You can’t always control what’s engaging about your life or your truth. I tried. In my college senior seminar program, I wrote about two things: my nerdy pop culture opinions, and my tragic love life/blossoming depression. I liked writing about the first thing more. I desperately wanted praise and acclaim for my thoughts on The Lord of the Rings. That’s who I wanted to be. To Tolkien and Star Wars as Klosterman is to metal and the NBA.
And those essays did okay, I guess. But they didn’t seem to make an impact on my classmates or professors the way that my writing about the harder stuff did. More than once I received the following peer review: “This is really funny. Are you okay?” For better or for worse, funny and not okay have become integral parts of my artistic identity.
It’s meant a lot to me to have platforms to write about my experiences with mental health. It’s been very therapeutic, and it’s meant the world to me to see people sharing my blog posts on Facebook because they relate to something I’ve written. I crave personal essays myself, because I’m fascinated by how people cope with their shit and how a victory looks like something different to each one of us. I believe that the best personal essays make us laugh, cry, think, and learn. I believe that personal essays help re-stoke our own little fires of empathy.
But I have stories that I don’t think I’m allowed to tell, and I don’t know how to reconcile that. Our biopics don’t just star ourselves, and how do you cast the supporting players in your life?
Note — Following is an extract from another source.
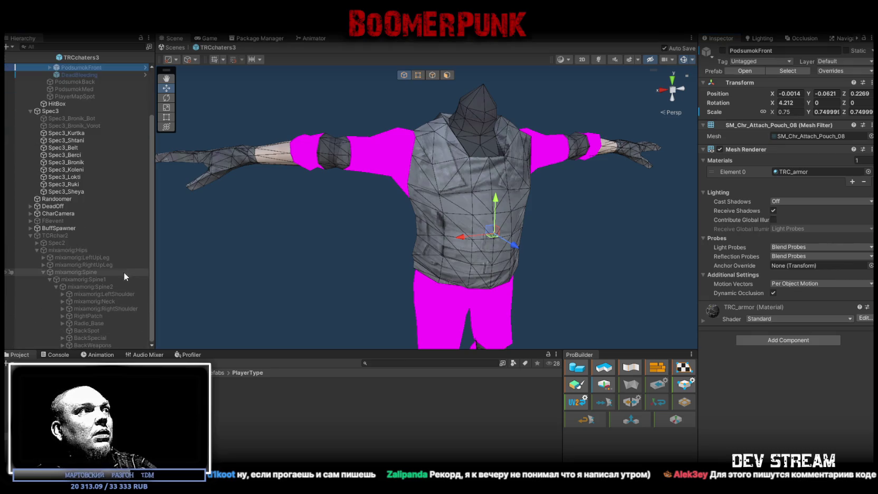
click(107, 317)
How do you cast the characters that were your bad guy? Do you bury your truth out of fear of hurting others? How do we write nonfiction that casts others in an unflattering light? Some of my favorite personal essays to read are about relationships, not just an individual.
I have stories that I’d like to tell. I think that writing them would be a very relieving process for me. If I’m being completely honest, though, some of these stories I just want to tell because I think they’re excellent stories. They’re romantic and gripping and twisting and heartbreaking, and I cherish them even when they’ve hurt me. I think I could write them well, and I want you to read them and share them on Facebook and tell me that I did a good job.
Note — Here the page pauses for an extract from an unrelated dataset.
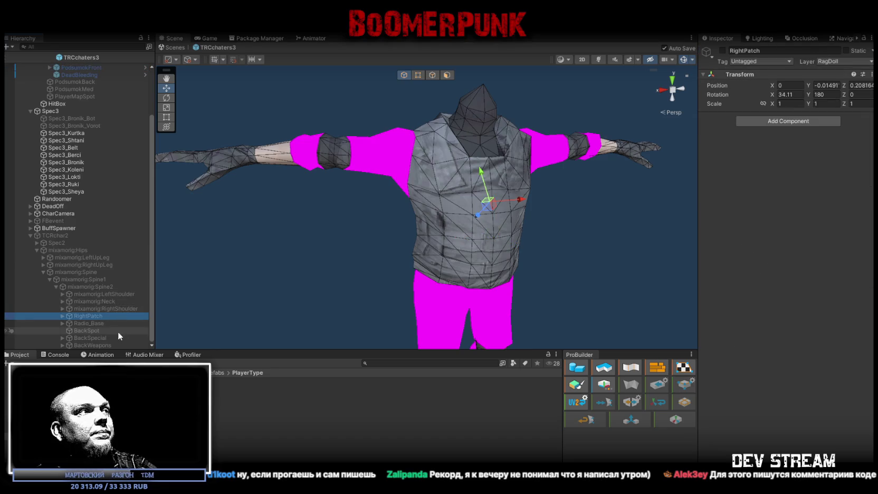
shift+click(95, 345)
What if those are my best stories? I don’t even know how to begin to feel about that possibility. Do our best stories have to be our most torrid ones? (I have a lot of questions for you today. Sorry.) Will I always be better at writing about heartache than I am about The Lord of the Rings? Should I kill my sad darlings and just endeavor to get better at writing about The Lord of the Rings?
I was called a coward once for telling a story that was very hard for me to tell. That story was otherwise really well-received, but it caused at least one person pain. If I could go back in time, I don’t know that I would have done anything differently. But that comment has impacted everything I’ve been willing to write ever since.
I’m proud of that story. I think I was brave for telling that truth. I don’t come off particularly well in it. I didn’t intend to attack anyone else in writing it, but I hurt someone all the same. Which one counts more? Is it on me to make those intentions as crystal clear as I can, or does that compromise the truth? How many details does a reader need to make it count as The Truth? Who are these stories for? Am I being selfish? These questions run through my mind every time I write anything.
In lieu of answers, here’s a little baby story about The Lord of the Rings:
When I got home from the movies in the wee, wee hours of December 18, 2003, I wrote a letter that I never sent. It was to Peter Jackson. I needed to capture on paper everything that I was feeling in that moment. Because I was electric and I was dead all at the same time. This thing that I’d wanted more than anything in the world was real and it was over, and I didn’t know what waking up the next day would feel like.
I was so in love with Peter Jackson in that moment. So inexpressibly grateful for what he’d created and for it meant to me. I was also terrified that one person could have so much power over me. Almost angry that I had come to be so defined by our relationship; idol and idolizer.
So, well past midnight in my high school bedroom, I peeled the doll hair off of my toes and wrote a letter that I would never send. I just kept it to myself.
Everything is real and over in an instant, and we have to wake up the next day. Maybe we do have to be extra careful with the stories and the truths that we share. The stories that are so precious that there’s no way to capture them on the page. Maybe some day enough time will have passed. Maybe it’s just on me to continue to learn to carry these stories on my own, and to keep them to myself. Maybe I just need to find other things to talk about.
There are so many things I want to say. There will never be enough time.